Texte à lire:
____
Cette fiche historiographique porte sur la naissance et à la généalogie de l’Atlantic History dans le monde anglo-saxon, mais aussi en France. Il s’agit de l’une des plus anciennes formes de l’histoire global, avant la naissance de la Global History dans les années 1990. Elle a été écrite à partir des notes de nombreuses lectures sur le sujet, qui se trouvent ajoutées en note en bas de page.

Cette fiche s’intéresse au développement de l’Atlantic History. Ici, c’est la première phase qui est traitée: celle du White Atlantic (des années 1940 au début des années 1970).

PLAN

I. La généalogie de l’Atlantic History

II. La construction du programme de l’Atlantic History dans les années 1970 au contact des Cultural Studies

I. La généalogie de l’Atlantic History

Il est possible de schématiser la généalogie de l’histoire atlantique en trois étapes successives :

  • les travaux se focalisant sur le White Atlantic à partir des années 1940 et 1950 ;
  • le développement des études sur la traite, l’esclavage, la diaspora noire et le Black Atlantic à partir des années 1970 ;
  • la synthèse et les efforts de conceptualisation de ces différentes histoires, qui sont à l’origine de la « nouvelle » histoire atlantique depuis le milieu des années 1990, et qui continue d’évoluer de nos jours.
____
Données fournies:

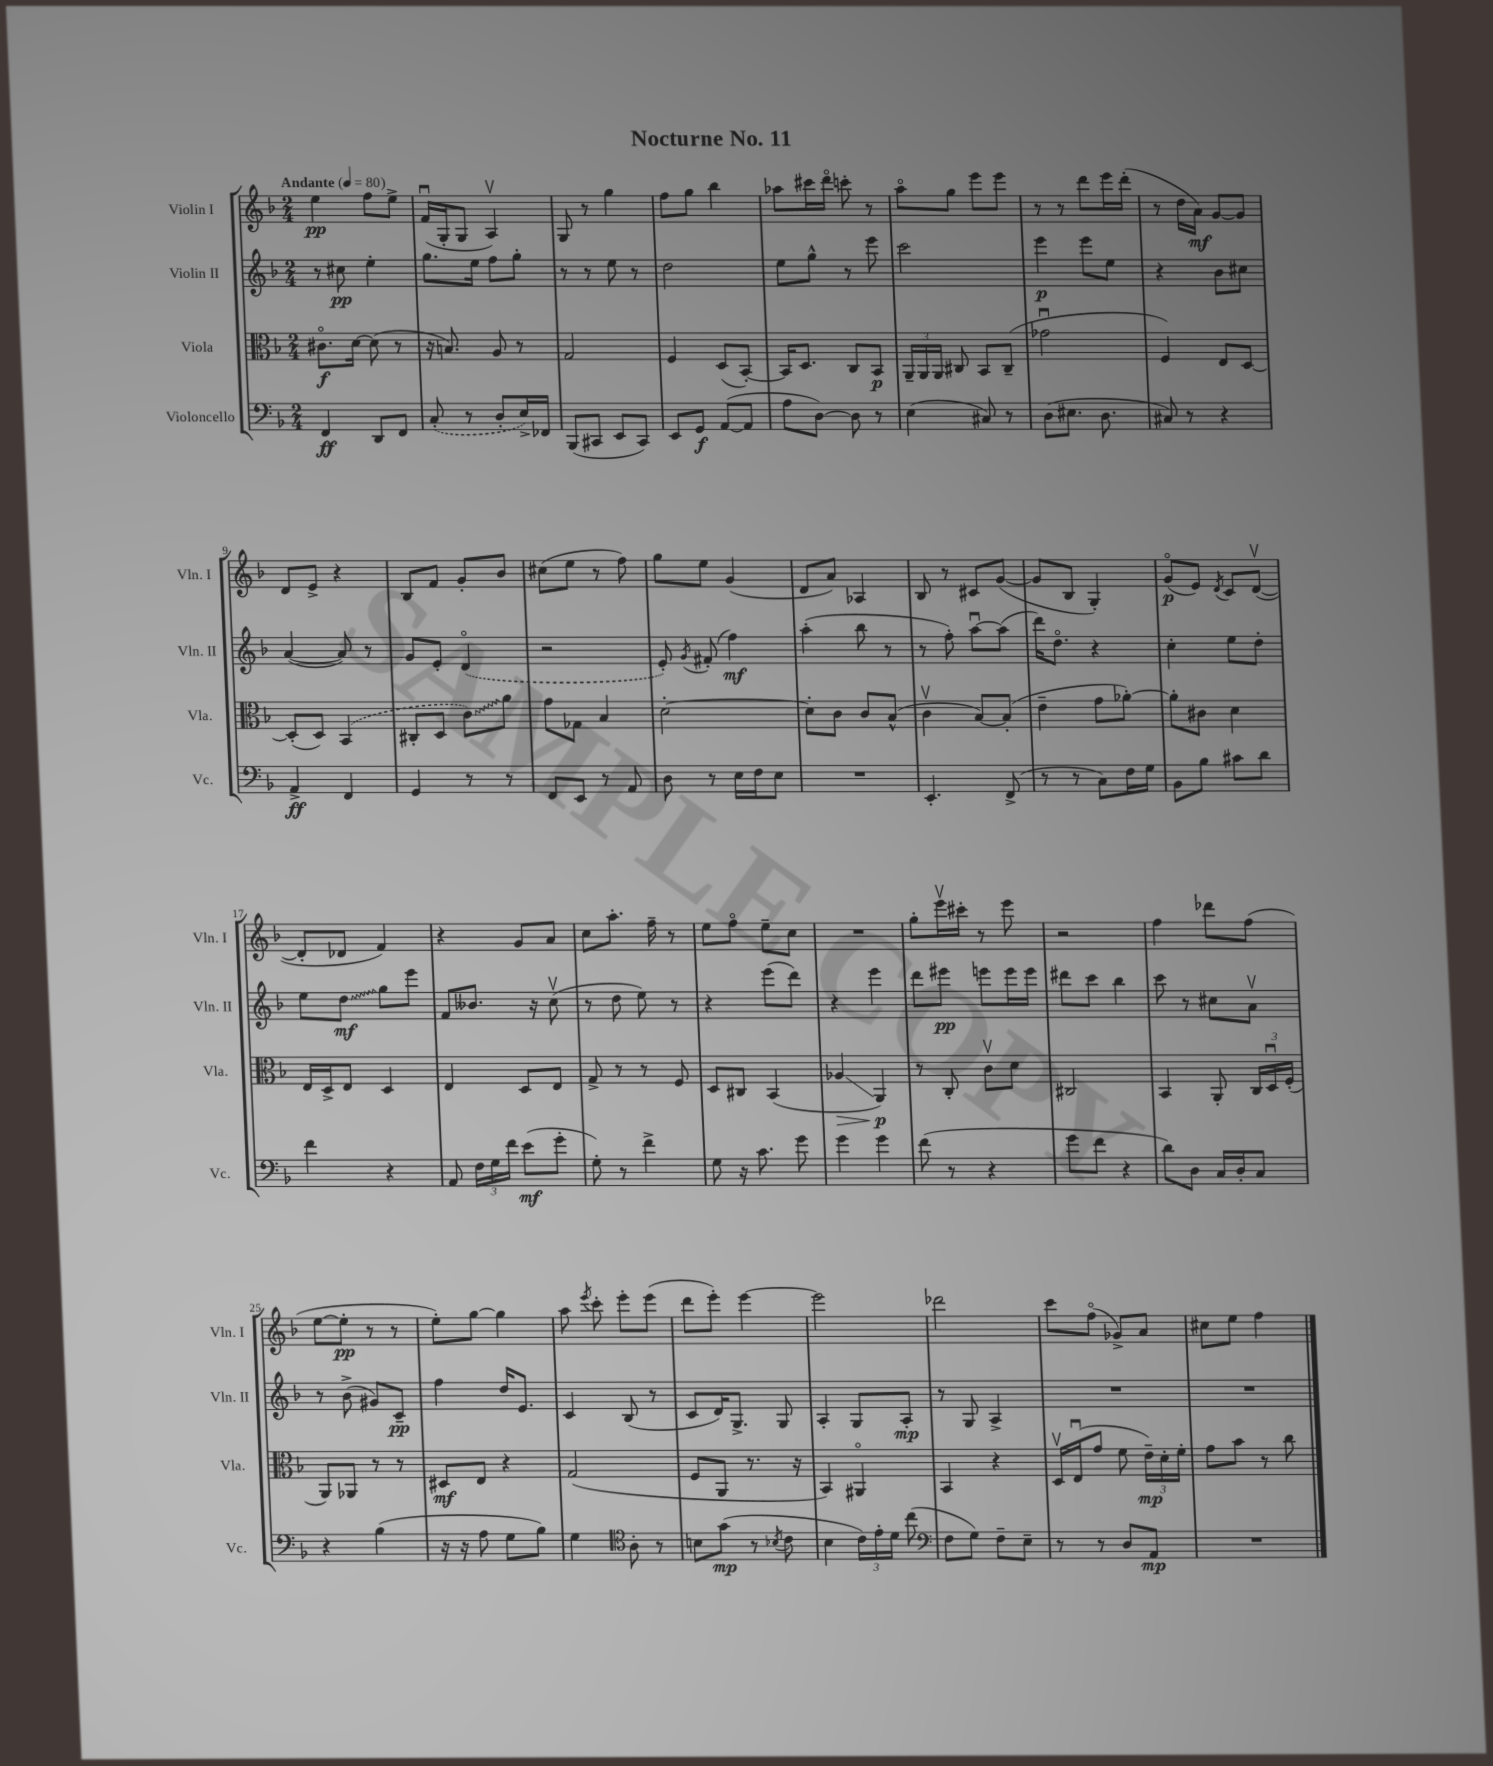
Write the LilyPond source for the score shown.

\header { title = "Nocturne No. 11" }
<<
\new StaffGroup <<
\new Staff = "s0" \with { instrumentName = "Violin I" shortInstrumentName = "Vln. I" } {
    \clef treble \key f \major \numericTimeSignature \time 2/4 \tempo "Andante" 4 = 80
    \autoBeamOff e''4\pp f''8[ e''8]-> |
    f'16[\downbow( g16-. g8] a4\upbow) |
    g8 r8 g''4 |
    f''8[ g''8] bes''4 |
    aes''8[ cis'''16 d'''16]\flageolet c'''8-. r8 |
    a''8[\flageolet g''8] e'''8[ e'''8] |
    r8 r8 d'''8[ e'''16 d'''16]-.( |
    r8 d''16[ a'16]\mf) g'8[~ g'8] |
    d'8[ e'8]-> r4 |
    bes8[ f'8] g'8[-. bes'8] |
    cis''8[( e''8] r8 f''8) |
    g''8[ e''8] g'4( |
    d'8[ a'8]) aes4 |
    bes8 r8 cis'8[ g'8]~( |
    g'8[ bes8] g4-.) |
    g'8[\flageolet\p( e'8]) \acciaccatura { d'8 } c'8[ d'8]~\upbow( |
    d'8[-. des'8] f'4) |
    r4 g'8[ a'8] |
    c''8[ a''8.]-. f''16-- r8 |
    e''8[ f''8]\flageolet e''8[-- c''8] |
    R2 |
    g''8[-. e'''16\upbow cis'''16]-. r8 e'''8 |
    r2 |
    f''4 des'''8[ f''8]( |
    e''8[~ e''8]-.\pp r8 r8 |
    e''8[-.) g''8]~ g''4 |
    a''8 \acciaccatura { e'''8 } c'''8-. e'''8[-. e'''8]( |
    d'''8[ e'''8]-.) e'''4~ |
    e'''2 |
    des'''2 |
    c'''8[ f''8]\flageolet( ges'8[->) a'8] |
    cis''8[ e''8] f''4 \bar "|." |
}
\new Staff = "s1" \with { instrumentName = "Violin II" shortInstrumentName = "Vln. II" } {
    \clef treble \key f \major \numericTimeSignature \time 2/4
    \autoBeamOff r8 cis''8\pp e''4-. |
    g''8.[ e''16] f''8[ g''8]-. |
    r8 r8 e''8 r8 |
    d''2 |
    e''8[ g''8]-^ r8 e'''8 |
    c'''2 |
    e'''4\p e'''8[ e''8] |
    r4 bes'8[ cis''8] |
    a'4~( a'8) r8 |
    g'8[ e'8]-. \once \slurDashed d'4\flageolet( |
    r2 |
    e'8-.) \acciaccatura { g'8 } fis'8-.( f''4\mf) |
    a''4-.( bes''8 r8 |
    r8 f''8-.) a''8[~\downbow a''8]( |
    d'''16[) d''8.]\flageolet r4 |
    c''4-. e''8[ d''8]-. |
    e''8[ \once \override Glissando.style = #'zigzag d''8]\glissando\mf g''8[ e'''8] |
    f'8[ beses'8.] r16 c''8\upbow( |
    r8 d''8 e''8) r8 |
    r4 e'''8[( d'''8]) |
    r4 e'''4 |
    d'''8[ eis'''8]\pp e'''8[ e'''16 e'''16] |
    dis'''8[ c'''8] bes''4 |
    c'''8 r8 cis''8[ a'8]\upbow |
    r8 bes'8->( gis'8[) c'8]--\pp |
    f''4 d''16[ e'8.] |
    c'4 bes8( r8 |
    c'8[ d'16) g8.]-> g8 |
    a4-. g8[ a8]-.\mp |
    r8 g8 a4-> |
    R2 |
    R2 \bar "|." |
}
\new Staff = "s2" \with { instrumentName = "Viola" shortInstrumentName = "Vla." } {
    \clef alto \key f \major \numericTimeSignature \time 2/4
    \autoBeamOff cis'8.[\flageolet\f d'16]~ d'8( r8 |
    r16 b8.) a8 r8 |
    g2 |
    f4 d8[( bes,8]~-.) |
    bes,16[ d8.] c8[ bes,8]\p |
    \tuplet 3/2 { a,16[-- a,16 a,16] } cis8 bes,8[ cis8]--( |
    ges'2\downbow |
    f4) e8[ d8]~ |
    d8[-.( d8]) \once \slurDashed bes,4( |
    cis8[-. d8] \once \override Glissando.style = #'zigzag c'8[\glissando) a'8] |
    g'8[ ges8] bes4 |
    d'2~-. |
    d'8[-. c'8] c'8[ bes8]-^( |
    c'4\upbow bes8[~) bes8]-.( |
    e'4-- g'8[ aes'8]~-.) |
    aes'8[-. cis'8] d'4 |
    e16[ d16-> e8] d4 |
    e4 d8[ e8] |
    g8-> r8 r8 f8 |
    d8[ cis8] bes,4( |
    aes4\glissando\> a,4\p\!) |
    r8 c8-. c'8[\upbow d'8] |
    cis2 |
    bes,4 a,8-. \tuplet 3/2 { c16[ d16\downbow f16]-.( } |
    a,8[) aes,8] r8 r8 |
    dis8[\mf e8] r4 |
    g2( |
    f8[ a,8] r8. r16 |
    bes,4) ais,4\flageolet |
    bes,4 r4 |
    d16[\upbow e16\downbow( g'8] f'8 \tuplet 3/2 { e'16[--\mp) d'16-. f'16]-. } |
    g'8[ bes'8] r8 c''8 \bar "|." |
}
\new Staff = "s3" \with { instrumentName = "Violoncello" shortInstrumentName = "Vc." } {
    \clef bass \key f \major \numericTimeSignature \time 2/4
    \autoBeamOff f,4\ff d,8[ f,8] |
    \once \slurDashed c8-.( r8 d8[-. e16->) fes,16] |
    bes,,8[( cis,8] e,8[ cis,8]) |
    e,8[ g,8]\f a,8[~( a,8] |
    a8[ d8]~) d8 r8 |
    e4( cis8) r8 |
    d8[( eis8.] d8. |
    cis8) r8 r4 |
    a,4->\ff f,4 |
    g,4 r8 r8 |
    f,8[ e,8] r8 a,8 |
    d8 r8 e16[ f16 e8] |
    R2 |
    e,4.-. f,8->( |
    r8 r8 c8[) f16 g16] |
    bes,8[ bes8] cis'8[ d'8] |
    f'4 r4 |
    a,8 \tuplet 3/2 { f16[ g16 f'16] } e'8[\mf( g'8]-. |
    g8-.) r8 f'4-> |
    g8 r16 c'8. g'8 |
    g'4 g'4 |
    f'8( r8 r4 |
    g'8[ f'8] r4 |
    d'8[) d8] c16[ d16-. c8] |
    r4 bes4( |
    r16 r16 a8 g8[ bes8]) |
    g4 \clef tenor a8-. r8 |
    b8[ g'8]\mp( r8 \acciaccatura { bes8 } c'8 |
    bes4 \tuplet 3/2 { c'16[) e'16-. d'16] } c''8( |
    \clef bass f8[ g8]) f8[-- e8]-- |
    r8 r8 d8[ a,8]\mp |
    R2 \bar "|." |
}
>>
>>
____
Consigne 1:
Les affirmations suivantes sont-elles conformes à la fiche sur l’Atlantic History ? Répondez par oui ou par non en citant à chaque fois les mots décisifs du texte.
(a) La fiche traite de la première phase de l’Atlantic History, celle du White Atlantic.
(b) Les études sur la traite et le Black Atlantic se développent à partir des années 1950.
(c) La Global History est née avant l’Atlantic History.
Consigne 2: D’après la fiche sur l’Atlantic History, depuis quand la « nouvelle » histoire atlantique existe-t-elle ?
Consigne 3: Résumez la fiche sur l’Atlantic History en deux phrases.

Corrigé complet 1:
(a) Oui : « Ici, c’est la première phase qui est traitée: celle du White Atlantic (des années 1940 au début des années 1970). »
(b) Non : « le développement des études sur la traite, l’esclavage, la diaspora noire et le Black Atlantic à partir des années 1970 »
(c) Non : « avant la naissance de la Global History dans les années 1990 »

Corrigé complet 2: Depuis le milieu des années 1990.

Corrigé complet 3: La fiche sur l’Atlantic History retrace la généalogie de ce courant, l’une des plus anciennes formes d’histoire globale, et traite de sa première phase, le White Atlantic, des années 1940 au début des années 1970. Elle distingue trois étapes successives : les travaux sur le White Atlantic dès les années 1940 et 1950, les études sur la traite, l’esclavage, la diaspora noire et le Black Atlantic à partir des années 1970, puis la synthèse à l’origine de la « nouvelle » histoire atlantique depuis le milieu des années 1990.